Hey, All You Chairborne Commando Typists...
...now you can join your very own STRIKE FORCE!
This is Redstate's idea for 2009 - "Building the Redstate Army," an "Army of Redstate Activists." They've even designed a military-style unit insignia, complete with a NATO-style compass rose.
What is it with the need for pseudo-military designations, insignia, et cetera? I mean, folks in the comments are already talking about "patches for your camos" and offering to have said patches manufactured. I'm all for grassroots organization--and the GOP definitely suffered from poor street-level work in the last election--but is this just macho run amok? More to the point, you'd think that Erickson would understand how difficult it's going to be to overcome the "Fighting Keyboardists" kind of satire that has defined this kind of military wanna-be posturing among bloggers.
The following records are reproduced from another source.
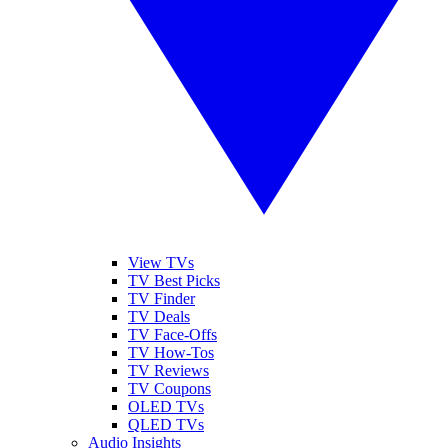
View TVs
TV Best Picks
TV Finder
TV Deals
TV Face-Offs
TV How-Tos
TV Reviews
TV Coupons
OLED TVs
QLED TVs
Audio Insights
I guess I could use one of my old unit crests (8th Engr Bn) or unit patches (1st Cav Div) on my posts...or I could just keep using this one to throw off their curve. *chuckle*



wesmorgan1
Reader Comments (7)
World War III will be represented by the Redstate Army vs the Kos Military.
Redstate will kick off.
Ha ha ha ha ha ha ha ha ha ha ha ha ha ha ha!
Ha ha ha ha ha ha ha ha ha ha ha ha ha ha ha!
(wipes tears away)
Ha ha ha ha ha ha ha ha ha ha ha ha ha ha ha!
Thanks, Wes.
Take a look at the last couple of posts at Sadly, No, which seems to have “Eric the Dim" down pretty well.
O Lord, I'm still quaking and weeping from that. Thank you!!
"Red State Strike Force." Snicker.
“The key to electoral success for the GOP is not an elite strike force of blithering idiots spamming everyone’s email with bullshit about Obama’s birth certificate.”
And from actual veterans: “Hopeless dorks”
I've heard of kids amusing themselves the way Winston seems to be doing, but it usually involved a magazine in the attic.
Maybe the Red State Strike Force can prove conclusively that the President-elect is Malcolm X's love child.
Something to look forward to, anyway.